Maybe it’s my slightly over-abundant valley girl side that attracts me to unrealistic guilty pleasure movies like Clueless or Bring it On: All or Nothing! It could even be that “inner child“ everyone keeps talking about. Regardless, one of those forces me to grab my Sour Patch Kids, pop in the DVD, and commence the teen-fest. It’s the nerd in me that latches onto the lingo though. Yes, lingo! Verbiage! These movies have one major thing in common with my Tribble loving nerd self; they are Acronym Loquacious.
OMG, IKR, LOL and more are all everyday shortenings of words that were, once upon a time, spelled out in black and white. Now, the teenagers like my daughter, use them for announcing there is a parent over the shoulder (POS), or completely removing the word “you” from their senior level vocabulary. I like to think that I am better, in as much as I can articulate myself if I need to. My Facebook, such as it is, is not covered with IDK, AFAIK, or SMH. That’s when I pause to double check myself and look at my old lady crochet group to see WIP (work in progress), and at my WoW (World of Warcraft) account with its RNG (random number generator). Are we, the second and third generation gamers and nerds, responsible for the acronyms our children use now? Is this new class of life carrying on a tradition we ourselves created and allowed them to corrupt? The answer is yes.

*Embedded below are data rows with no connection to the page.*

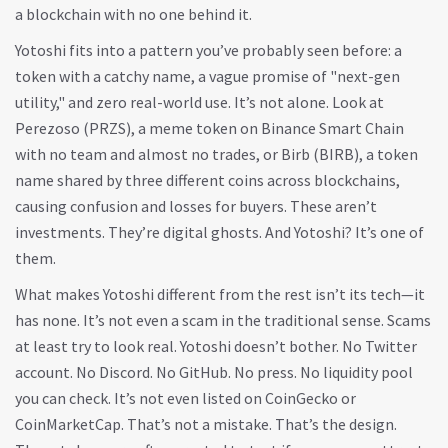
a blockchain with no one behind it.
Yotoshi fits into a pattern you’ve probably seen before: a
token with a catchy name, a vague promise of "next-gen
utility," and zero real-world use. It’s not alone. Look at
Perezoso (PRZS)
,
a meme token on Binance Smart Chain
with no team and almost no trades
, or
Birb (BIRB)
,
a token
name shared by three different coins across blockchains,
causing confusion and losses for buyers
. These aren’t
investments. They’re digital ghosts. And Yotoshi? It’s one of
them.
What makes Yotoshi different from the rest isn’t its tech—it
has none. It’s not even a scam in the traditional sense. Scams
at least try to look real. Yotoshi doesn’t bother. No Twitter
account. No Discord. No GitHub. No press. No liquidity pool
you can check. It’s not even listed on CoinGecko or
CoinMarketCap. That’s not a mistake. That’s the design.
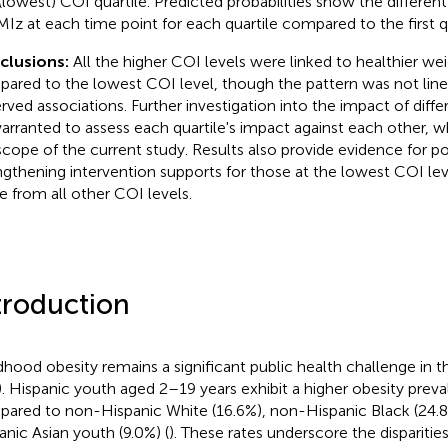
t (lowest) COI quartile. Predicted probabilities show the differen
MIz at each time point for each quartile compared to the first qu
clusions:
All the higher COI levels were linked to healthier we
ared to the lowest COI level, though the pattern was not linea
rved associations. Further investigation into the impact of diff
arranted to assess each quartile's impact against each other, 
scope of the current study. Results also provide evidence for po
ngthening intervention supports for those at the lowest COI lev
e from all other COI levels.
troduction
dhood obesity remains a significant public health challenge in t
.). Hispanic youth aged 2–19 years exhibit a higher obesity prev
ared to non-Hispanic White (16.6%), non-Hispanic Black (24.
anic Asian youth (9.0%) (
). These rates underscore the disparities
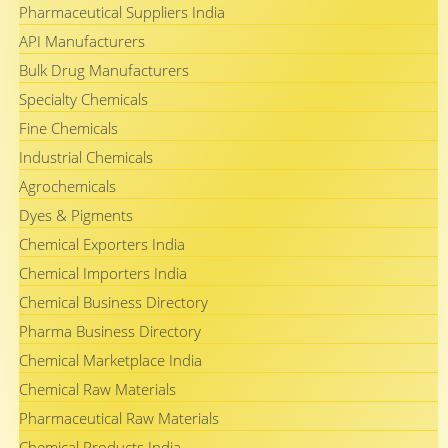
Pharmaceutical Suppliers India
API Manufacturers
Bulk Drug Manufacturers
Specialty Chemicals
Fine Chemicals
Industrial Chemicals
Agrochemicals
Dyes & Pigments
Chemical Exporters India
Chemical Importers India
Chemical Business Directory
Pharma Business Directory
Chemical Marketplace India
Chemical Raw Materials
Pharmaceutical Raw Materials
Chemical Products India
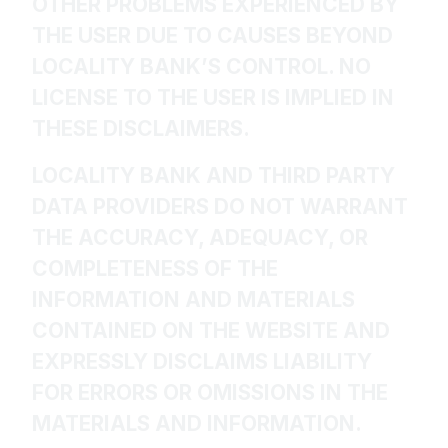
OTHER PROBLEMS EXPERIENCED BY
THE USER DUE TO CAUSES BEYOND
LOCALITY BANK’S CONTROL. NO
LICENSE TO THE USER IS IMPLIED IN
THESE DISCLAIMERS.
LOCALITY BANK AND THIRD PARTY
DATA PROVIDERS DO NOT WARRANT
THE ACCURACY, ADEQUACY, OR
COMPLETENESS OF THE
INFORMATION AND MATERIALS
CONTAINED ON THE WEBSITE AND
EXPRESSLY DISCLAIMS LIABILITY
FOR ERRORS OR OMISSIONS IN THE
MATERIALS AND INFORMATION.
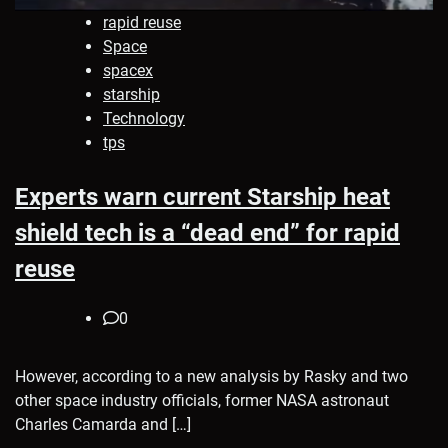
rapid reuse
Space
spacex
starship
Technology
tps
Experts warn current Starship heat
shield tech is a “dead end” for rapid
reuse
0
However, according to a new analysis by Rasky and two
other space industry officials, former NASA astronaut
Charles Camarda and […]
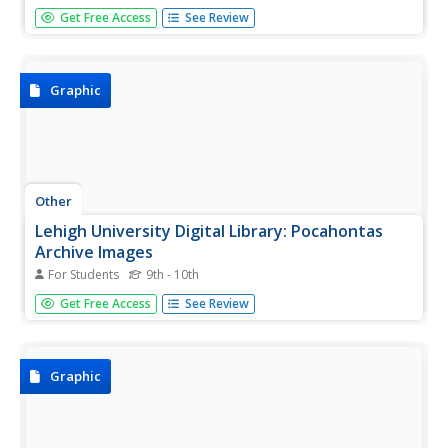
A comprehensive look at the life of Geronimo, whose
Get Free Access
See Review
extraordinary fierceness and independence led many to
consider him gifted with magic. See quotations attributed
to him, as well as tales of his fabled ability to walk without
leaving...
Graphic
Other
Lehigh University Digital Library: Pocahontas
Archive Images
For Students
9th - 10th
Offers an expansive image gallery of famous Native
Get Free Access
See Review
American Indian woman Pocahontas.
Graphic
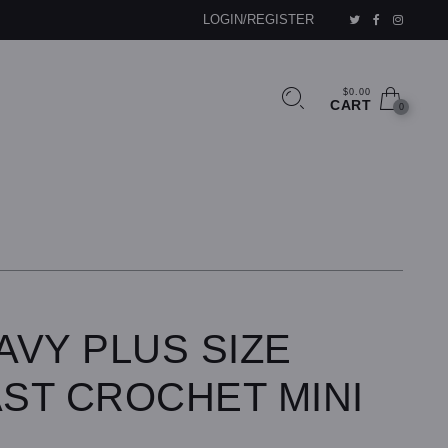
LOGIN/REGISTER
$0.00
CART
0
AVY PLUS SIZE
ST CROCHET MINI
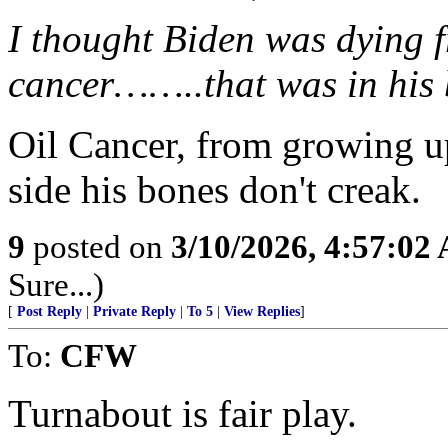
I thought Biden was dying f
cancer……..that was in his 
Oil Cancer, from growing up
side his bones don't creak.
9
posted on
3/10/2026, 4:57:02
Sure...)
[
Post Reply
|
Private Reply
|
To 5
|
View Replies
]
To:
CFW
Turnabout is fair play.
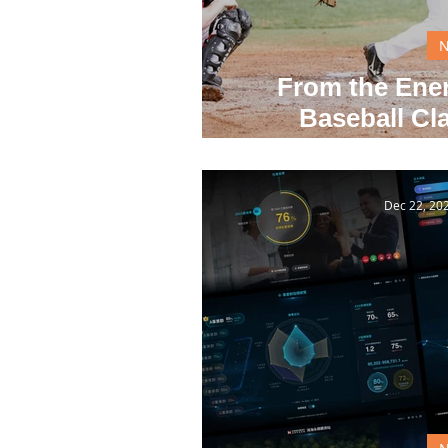
From the Ener
Baseball Cla
Inno
Dec 22, 20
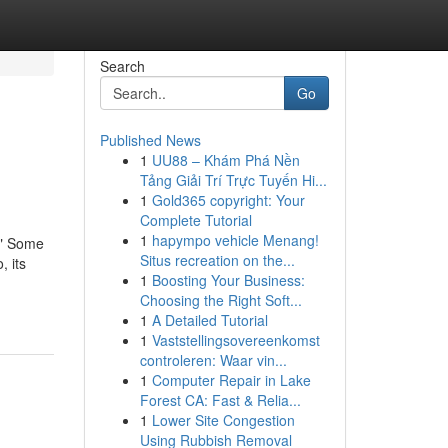
Search
Go
Published News
1
UU88 – Khám Phá Nền
Tảng Giải Trí Trực Tuyến Hi...
1
Gold365 copyright: Your
Complete Tutorial
1
hapympo vehicle Menang!
s." Some
Situs recreation on the...
, its
1
Boosting Your Business:
Choosing the Right Soft...
1
A Detailed Tutorial
1
Vaststellingsovereenkomst
controleren: Waar vin...
1
Computer Repair in Lake
Forest CA: Fast & Relia...
1
Lower Site Congestion
Using Rubbish Removal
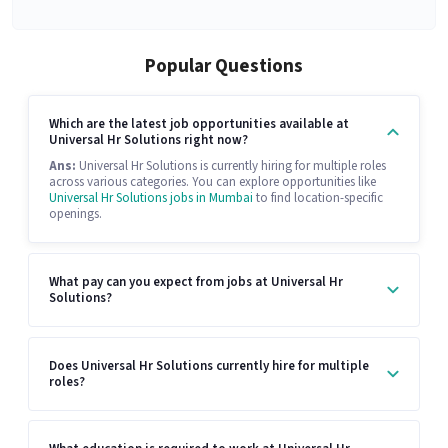
Popular Questions
Which are the latest job opportunities available at
Universal Hr Solutions right now?
Ans:
Universal Hr Solutions is currently hiring for multiple roles
across various categories. You can explore opportunities like
Universal Hr Solutions jobs in Mumbai
to find location-specific
openings.
What pay can you expect from jobs at Universal Hr
Solutions?
Does Universal Hr Solutions currently hire for multiple
roles?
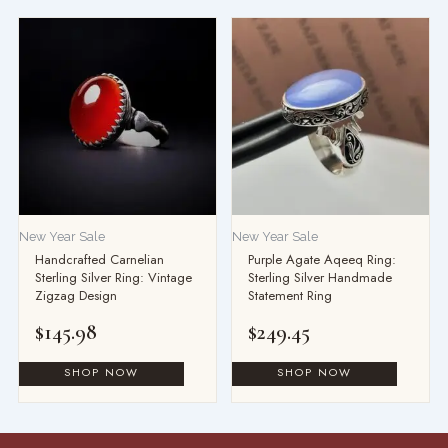
New Year Sale
New Year Sale
Handcrafted Carnelian
Purple Agate Aqeeq Ring:
Sterling Silver Ring: Vintage
Sterling Silver Handmade
Zigzag Design
Statement Ring
$
145.98
$
249.45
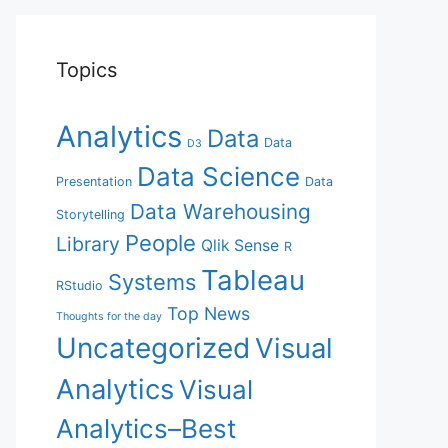
Topics
Analytics
Data
Data
D3
Data Science
Presentation
Data
Data Warehousing
Storytelling
People
Library
Qlik Sense
R
Tableau
Systems
RStudio
Top News
Thoughts for the day
Uncategorized
Visual
Analytics
Visual
Analytics–Best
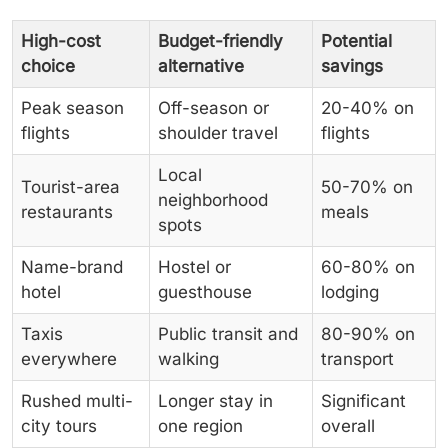
High-cost
Budget-friendly
Potential
choice
alternative
savings
Peak season
Off-season or
20-40% on
flights
shoulder travel
flights
Local
Tourist-area
50-70% on
neighborhood
restaurants
meals
spots
Name-brand
Hostel or
60-80% on
hotel
guesthouse
lodging
Taxis
Public transit and
80-90% on
everywhere
walking
transport
Rushed multi-
Longer stay in
Significant
city tours
one region
overall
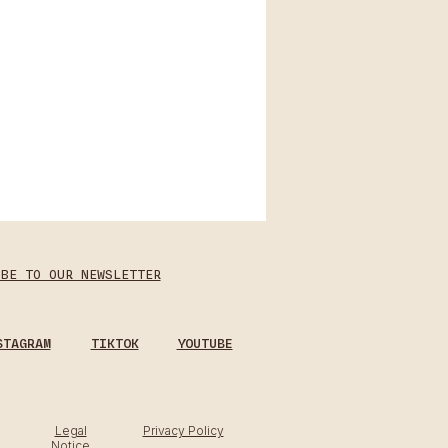
IBE TO OUR NEWSLETTER
STAGRAM
TIKTOK
YOUTUBE
Legal
Privacy Policy
Notice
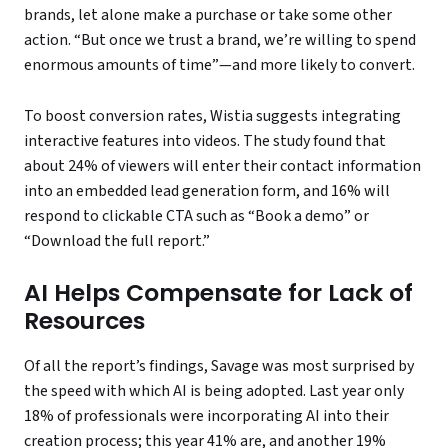
brands, let alone make a purchase or take some other
action. “But once we trust a brand, we’re willing to spend
enormous amounts of time”—and more likely to convert.
To boost conversion rates, Wistia suggests integrating
interactive features into videos. The study found that
about 24% of viewers will enter their contact information
into an embedded lead generation form, and 16% will
respond to clickable CTA such as “Book a demo” or
“Download the full report.”
AI Helps Compensate for Lack of
Resources
Of all the report’s findings, Savage was most surprised by
the speed with which AI is being adopted. Last year only
18% of professionals were incorporating AI into their
creation process; this year 41% are, and another 19%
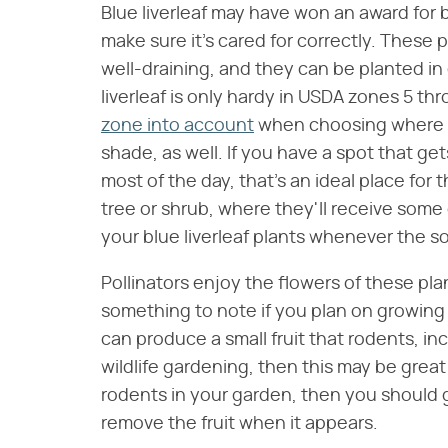
Blue liverleaf may have won an award for b
make sure it's cared for correctly. These p
well-draining, and they can be planted in 
liverleaf is only hardy in USDA zones 5 th
zone into account
when choosing where to 
shade, as well. If you have a spot that get
most of the day, that's an ideal place fo
tree or shrub, where they'll receive som
your blue liverleaf plants whenever the so
Pollinators enjoy the flowers of these pla
something to note if you plan on growing y
can produce a small fruit that rodents, inc
wildlife gardening, then this may be grea
rodents in your garden, then you should gr
remove the fruit when it appears.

We, the people of technology, started long ago in various fields to create our jargon. A way to separate ourselves, and cut time of explanation down to a minimum started way back before the military had its S.O.S. and BCG’s (birth control glasses). Matriculated and morphed from era to era, acronyms cover everything from SWTOR (Star Wars: The Old Republic) to NASA’s RTC (real time command). I admit to frustration building when I see, “u ok?” I find it lazy and incredibly lacking of English language rules. The simple question is; am I really so different when it comes right down to it? Are any of us? So while Britney Allen of Bring It On: All or Nothing! asks, “You speak IM?!” the answer is “No. They speak me.”